Tâches et exercices:
[1] Les affirmations suivantes concordent-elles avec le texte sur le sida au cinéma ? Répondez par oui ou par non, en citant les mots du texte qui tranchent. (a) Le pic de l’épidémie se situe entre 1985 et 1995. (b) Les Soldats de l’espérance retrace la découverte du virus. (c) L’essentiel des productions américaines sur le sujet vient des grands studios.
[2] Écrivez la suite du texte sur le sida au cinéma, à partir de sa dernière phrase.

======== Texte de la page ========

Retour sur vingt années de sida au cinéma

Depuis vingt ans, l’évocation du virus du sida au cinéma a bien évolué. Petite rétrospective des films les plus marquants sur l’épidémie.

Qui parle encore du sida ? Qui se souvient de ces années noires pour les homosexuels où pas une semaine ne passait sans que l’on apprenne la mort d’un ancien amant, d’un ami, d’une plus ou moins lointaine connaissance fauchée par la maladie ? Ce n’est pourtant pas si loin, le pic de l’épidémie se situant entre 1985 et 1995, avant que l’apparition des trithérapies ne permette aux séropositifs de vivre avec le virus. Au centre de toutes les mobilisations homosexuelles à l’époque, le VIH était aussi au centre de toutes les représentations des gays à l’écran. Durant une décennie, parler des homos à l’écran, c’était parler du sida. Et inversement.

Ce système d’équivalence avait ses limites, elle avait aussi ses avantages : en prônant la compassion et la solidarité pour les malades du sida, on faisait de même envers les gays, comme dans Philadelphia (Jonathan Demme, 1993), première et seule production des grands studios hollywoodiens sur ce sujet avec Les Soldats de l’espérance (Roger Spottiswoode, 1993), qui relate la saga de la découverte du virus. L’essentiel des productions américaines est composé de films indépendants, tels le bouleversant Un compagnon de longue date (Norman René, 1992) ou les comédies dramatiques It’s My Party (Randal Kleiser, 1996), Love ! Valour ! Compassion ! (Joe Mantello, 1995) et Jeffrey (Christopher Ashley, 1995).

======== Données de l’exercice ========

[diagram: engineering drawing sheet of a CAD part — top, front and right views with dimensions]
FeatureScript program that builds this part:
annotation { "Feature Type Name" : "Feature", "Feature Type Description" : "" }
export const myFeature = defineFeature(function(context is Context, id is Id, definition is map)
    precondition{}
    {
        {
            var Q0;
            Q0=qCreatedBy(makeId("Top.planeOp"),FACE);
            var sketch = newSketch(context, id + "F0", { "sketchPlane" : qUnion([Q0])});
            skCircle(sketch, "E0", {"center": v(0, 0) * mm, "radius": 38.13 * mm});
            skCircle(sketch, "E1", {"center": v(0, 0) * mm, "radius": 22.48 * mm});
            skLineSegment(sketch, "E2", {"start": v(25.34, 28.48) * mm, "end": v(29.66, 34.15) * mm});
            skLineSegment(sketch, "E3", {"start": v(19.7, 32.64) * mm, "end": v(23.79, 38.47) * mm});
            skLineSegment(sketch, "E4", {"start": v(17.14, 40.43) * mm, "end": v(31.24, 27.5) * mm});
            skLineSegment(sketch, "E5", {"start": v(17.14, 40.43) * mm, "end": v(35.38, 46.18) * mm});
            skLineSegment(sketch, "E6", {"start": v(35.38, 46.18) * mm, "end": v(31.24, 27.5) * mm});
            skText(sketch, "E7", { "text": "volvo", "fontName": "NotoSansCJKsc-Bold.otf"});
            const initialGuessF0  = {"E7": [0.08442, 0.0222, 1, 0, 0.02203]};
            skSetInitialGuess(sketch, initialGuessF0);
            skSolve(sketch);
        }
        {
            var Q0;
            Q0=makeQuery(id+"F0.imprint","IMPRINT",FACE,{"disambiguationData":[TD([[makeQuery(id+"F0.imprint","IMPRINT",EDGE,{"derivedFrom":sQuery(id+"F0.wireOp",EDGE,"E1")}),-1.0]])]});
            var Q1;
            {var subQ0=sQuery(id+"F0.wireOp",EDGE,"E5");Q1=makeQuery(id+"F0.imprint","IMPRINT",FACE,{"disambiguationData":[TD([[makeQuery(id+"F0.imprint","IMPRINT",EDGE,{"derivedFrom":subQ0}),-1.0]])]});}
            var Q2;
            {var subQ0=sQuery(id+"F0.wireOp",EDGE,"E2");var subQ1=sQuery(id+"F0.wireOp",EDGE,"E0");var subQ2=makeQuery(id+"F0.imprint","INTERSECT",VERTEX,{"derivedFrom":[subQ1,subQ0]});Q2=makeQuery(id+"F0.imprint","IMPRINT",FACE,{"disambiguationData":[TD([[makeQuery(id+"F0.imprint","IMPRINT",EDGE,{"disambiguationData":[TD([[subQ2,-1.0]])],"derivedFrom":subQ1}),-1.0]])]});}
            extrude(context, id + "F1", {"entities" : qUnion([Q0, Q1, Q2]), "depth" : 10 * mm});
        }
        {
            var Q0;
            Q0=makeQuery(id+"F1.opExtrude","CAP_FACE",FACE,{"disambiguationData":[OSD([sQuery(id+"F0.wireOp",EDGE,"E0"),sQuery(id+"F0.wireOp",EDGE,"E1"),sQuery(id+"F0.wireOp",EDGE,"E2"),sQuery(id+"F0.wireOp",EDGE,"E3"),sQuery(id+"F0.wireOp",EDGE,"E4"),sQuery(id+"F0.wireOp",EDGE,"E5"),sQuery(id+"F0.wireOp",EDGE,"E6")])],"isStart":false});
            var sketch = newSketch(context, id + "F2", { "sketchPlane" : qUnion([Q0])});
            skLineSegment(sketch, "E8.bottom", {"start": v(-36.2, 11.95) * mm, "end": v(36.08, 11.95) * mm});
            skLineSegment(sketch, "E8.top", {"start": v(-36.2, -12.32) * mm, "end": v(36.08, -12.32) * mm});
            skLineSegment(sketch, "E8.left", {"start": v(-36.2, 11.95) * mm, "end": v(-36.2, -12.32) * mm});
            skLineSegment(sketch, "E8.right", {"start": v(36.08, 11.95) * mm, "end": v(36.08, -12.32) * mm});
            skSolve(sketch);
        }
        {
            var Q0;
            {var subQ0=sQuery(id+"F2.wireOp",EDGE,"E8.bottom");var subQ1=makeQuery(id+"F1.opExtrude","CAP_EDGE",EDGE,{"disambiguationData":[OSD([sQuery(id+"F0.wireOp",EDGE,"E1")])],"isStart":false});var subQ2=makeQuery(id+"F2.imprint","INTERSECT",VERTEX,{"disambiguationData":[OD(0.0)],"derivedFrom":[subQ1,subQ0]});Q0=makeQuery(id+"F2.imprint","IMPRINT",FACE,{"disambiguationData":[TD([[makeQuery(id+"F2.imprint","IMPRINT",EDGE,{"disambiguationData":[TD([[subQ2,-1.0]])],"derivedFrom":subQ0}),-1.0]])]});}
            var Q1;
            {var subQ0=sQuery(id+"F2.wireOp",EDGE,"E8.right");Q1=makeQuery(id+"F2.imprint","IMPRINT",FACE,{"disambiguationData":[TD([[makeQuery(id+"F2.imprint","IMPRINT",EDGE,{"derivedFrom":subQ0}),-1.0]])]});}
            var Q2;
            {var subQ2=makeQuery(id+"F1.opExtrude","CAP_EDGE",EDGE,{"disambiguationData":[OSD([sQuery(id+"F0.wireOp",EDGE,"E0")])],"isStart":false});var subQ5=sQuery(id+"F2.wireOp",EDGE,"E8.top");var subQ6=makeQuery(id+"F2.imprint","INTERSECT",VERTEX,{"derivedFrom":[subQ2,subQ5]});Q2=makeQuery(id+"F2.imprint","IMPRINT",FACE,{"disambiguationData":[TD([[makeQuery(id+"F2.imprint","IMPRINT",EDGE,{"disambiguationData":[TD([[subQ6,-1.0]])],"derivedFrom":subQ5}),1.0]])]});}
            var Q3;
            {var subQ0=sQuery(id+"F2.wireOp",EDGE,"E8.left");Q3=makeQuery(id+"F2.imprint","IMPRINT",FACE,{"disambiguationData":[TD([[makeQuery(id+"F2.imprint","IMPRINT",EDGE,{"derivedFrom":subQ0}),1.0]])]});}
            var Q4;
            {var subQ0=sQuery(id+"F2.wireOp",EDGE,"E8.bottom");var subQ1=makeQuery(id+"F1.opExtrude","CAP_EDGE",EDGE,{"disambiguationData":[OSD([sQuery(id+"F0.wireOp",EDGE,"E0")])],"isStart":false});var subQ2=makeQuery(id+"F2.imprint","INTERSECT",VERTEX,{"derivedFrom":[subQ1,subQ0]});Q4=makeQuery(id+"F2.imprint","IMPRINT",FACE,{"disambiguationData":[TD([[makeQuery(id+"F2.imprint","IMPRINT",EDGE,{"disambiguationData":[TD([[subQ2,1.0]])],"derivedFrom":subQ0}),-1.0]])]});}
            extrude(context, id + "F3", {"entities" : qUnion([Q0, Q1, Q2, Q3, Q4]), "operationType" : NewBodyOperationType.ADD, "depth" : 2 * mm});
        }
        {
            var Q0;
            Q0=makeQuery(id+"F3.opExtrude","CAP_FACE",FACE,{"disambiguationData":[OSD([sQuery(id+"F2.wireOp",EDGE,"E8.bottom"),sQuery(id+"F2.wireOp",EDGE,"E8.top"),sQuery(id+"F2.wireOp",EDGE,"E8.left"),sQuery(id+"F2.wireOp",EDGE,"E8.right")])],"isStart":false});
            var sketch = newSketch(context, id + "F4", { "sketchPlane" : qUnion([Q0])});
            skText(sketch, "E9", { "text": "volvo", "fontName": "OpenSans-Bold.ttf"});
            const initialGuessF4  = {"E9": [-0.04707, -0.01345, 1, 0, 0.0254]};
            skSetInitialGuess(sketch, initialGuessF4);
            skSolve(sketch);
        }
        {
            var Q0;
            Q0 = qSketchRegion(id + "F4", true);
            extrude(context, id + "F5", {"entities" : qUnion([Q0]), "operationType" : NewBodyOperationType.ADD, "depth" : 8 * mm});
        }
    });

========

Réponses par tâche:
[1]
(a) Oui : « le pic de l’épidémie se situant entre 1985 et 1995 ».
(b) Oui : « qui relate la saga de la découverte du virus ».
(c) Non : « L’essentiel des productions américaines est composé de films indépendants ».

[2]
Une empathie majoritaire mais parfois ambiguë

En France, la plupart des films adoptent eux aussi cette position d’empathie, parfois ambiguë, vis-à-vis des malades du sida et donc des gays, d’autant que la grande majorité d’entre eux sont réalisés par des cinéastes homos ou bisexuels : que ce soit Paul Vecchiali – dont Encore/Once more est, en 1987, le premier film français à aborder le sujet, sous forme d’une curieuse comédie musicale -, Stéphane Giusti (le téléfilm L’Homme que j’aime, 1997), Olivier Ducastel et Jacques Martineau (Jeanne et le garçon formidable, 1997, Drôle de Félix, 1999), Patrick Mimouni (Le Traité du hasard, 1997), Patrice Chéreau (Ceux qui m’aiment prendront le train, 1997), Jean-Claude Guiguet (Les Passagers, 1998).

On n’oubliera pas Cyril Collard dont Les Nuits fauves deviennent un véritable phénomène de société en 1992, en même temps qu’elles provoquent une retentissante polémique liée au fait que son héros séropo ne se protège pas dans ses rapports, prenant le risque de contaminer sa petite amie.

Ces films reflètent en tout cas l’évolution des attitudes sociales envers la maladie. Les premiers figuraient la peur panique et le déni des débuts de l’épidémie ainsi que la colère militante si présente chez Giusti ou dans Jeanne et le garçon formidable. Quant aux films les plus récents, on y aborde la question des traitements, heureusement de plus en plus efficaces, ou encore celle du travail de deuil intime et de mémoire collective à raviver sans cesse dont portent la trace Les Témoins d’André Téchiné (2007) ou Nés en 68.